*** MATERIAL PROVIDED Section Begins ***

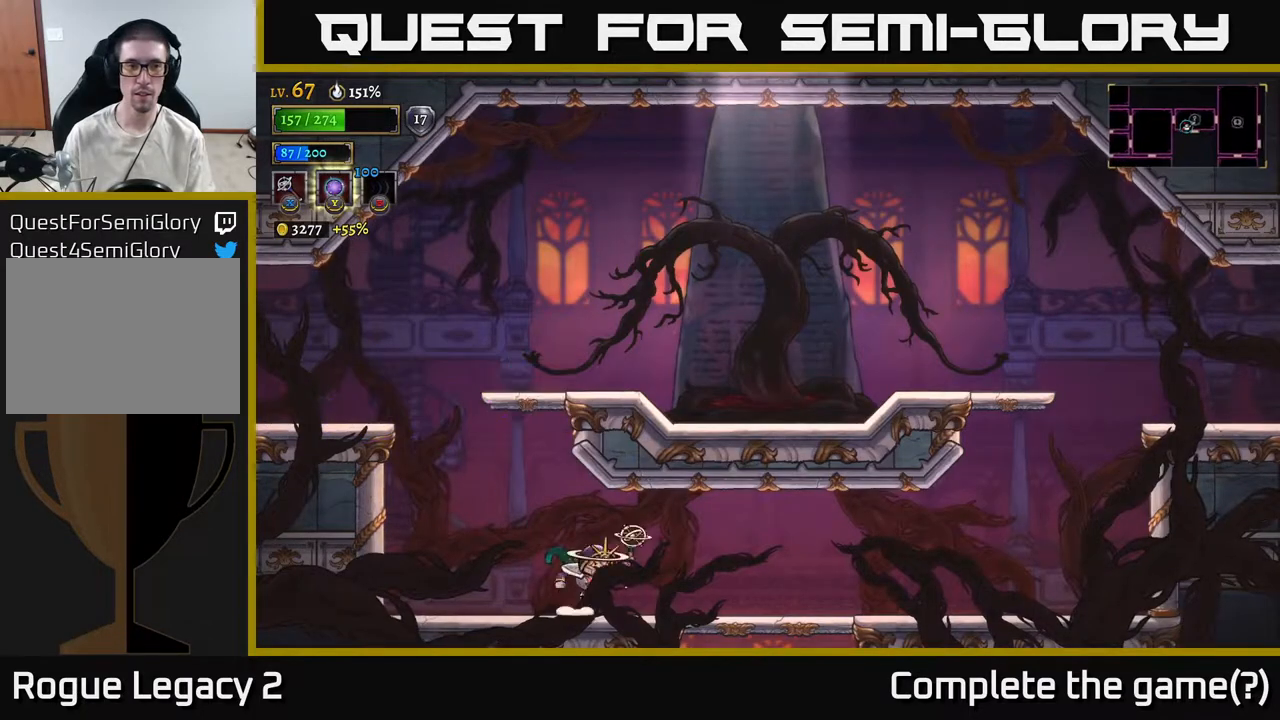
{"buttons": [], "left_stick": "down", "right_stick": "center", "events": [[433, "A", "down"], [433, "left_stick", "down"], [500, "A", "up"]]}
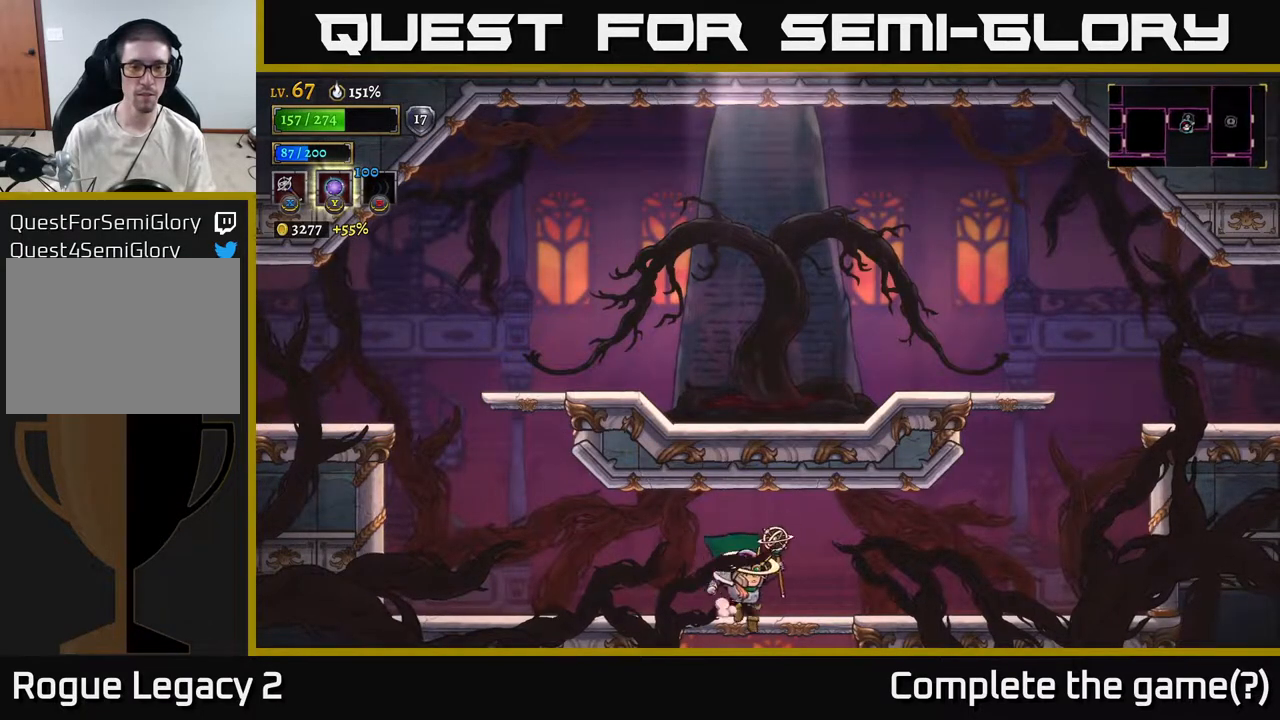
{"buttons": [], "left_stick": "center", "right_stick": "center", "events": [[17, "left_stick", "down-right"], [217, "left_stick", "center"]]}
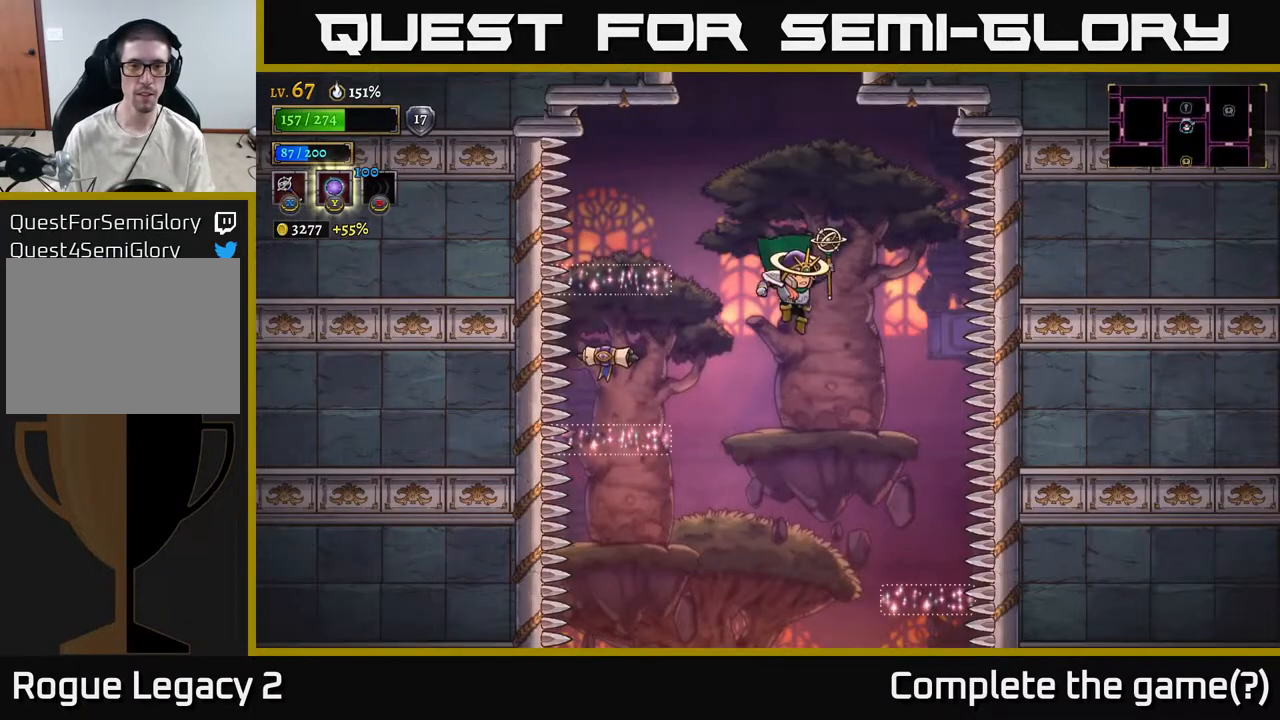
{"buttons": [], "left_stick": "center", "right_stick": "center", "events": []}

*** MATERIAL PROVIDED Section Ends ***
*** MATERIAL PROVIDED Section Begins ***

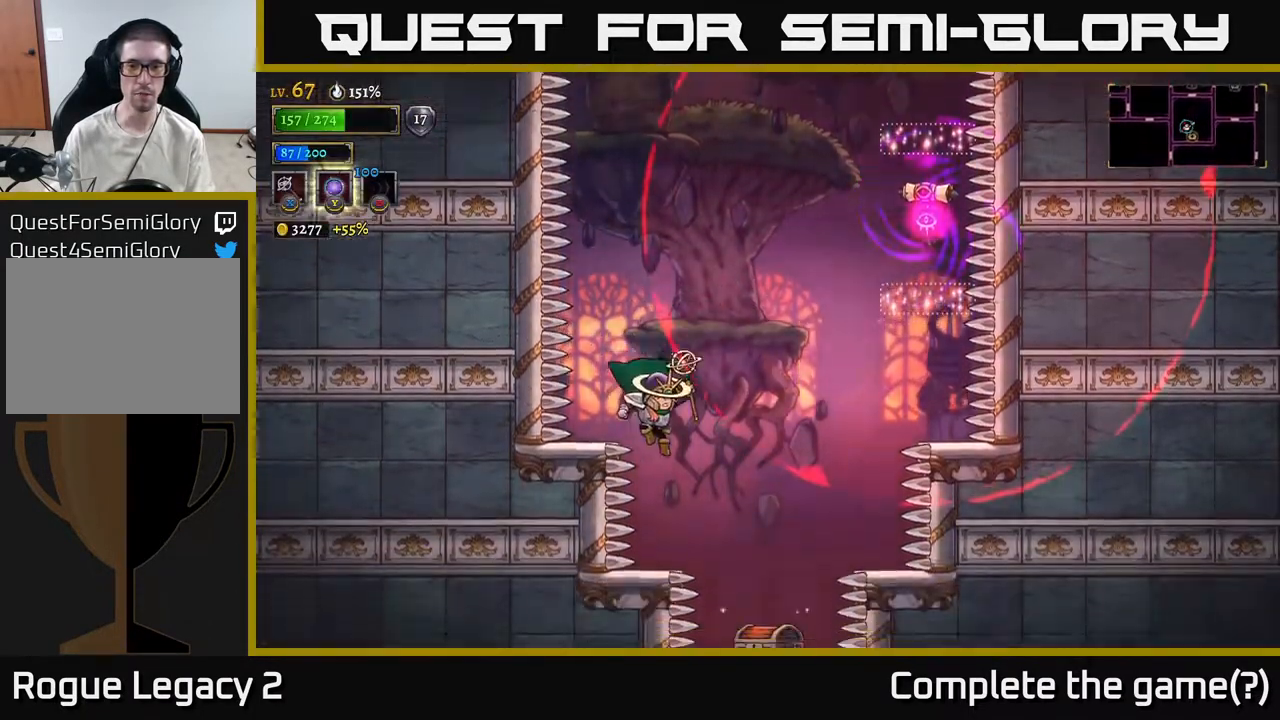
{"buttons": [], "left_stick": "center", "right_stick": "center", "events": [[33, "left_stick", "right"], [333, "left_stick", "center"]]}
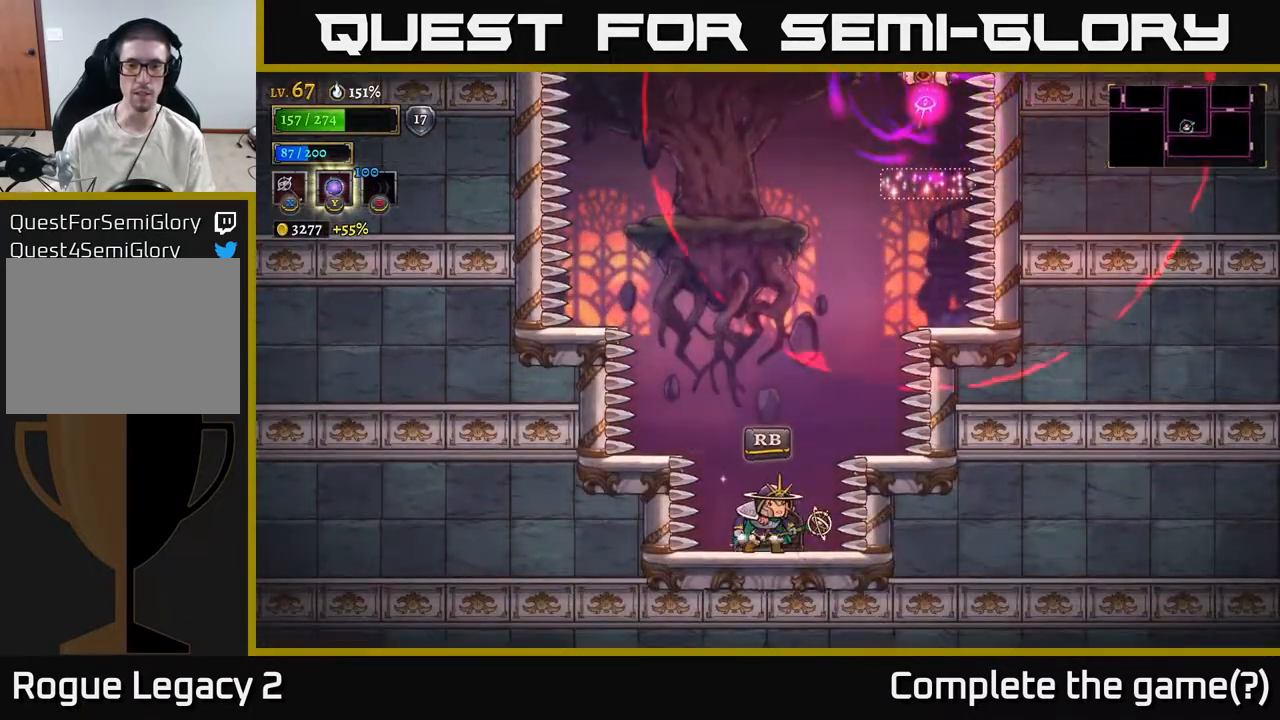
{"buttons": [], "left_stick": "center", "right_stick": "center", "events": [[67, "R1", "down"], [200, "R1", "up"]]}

*** MATERIAL PROVIDED Section Ends ***

ACTION ITEM. Among the lines above, the ones holding the word "down" must be counted; only that count is to be given.

ANSWER BOX. 3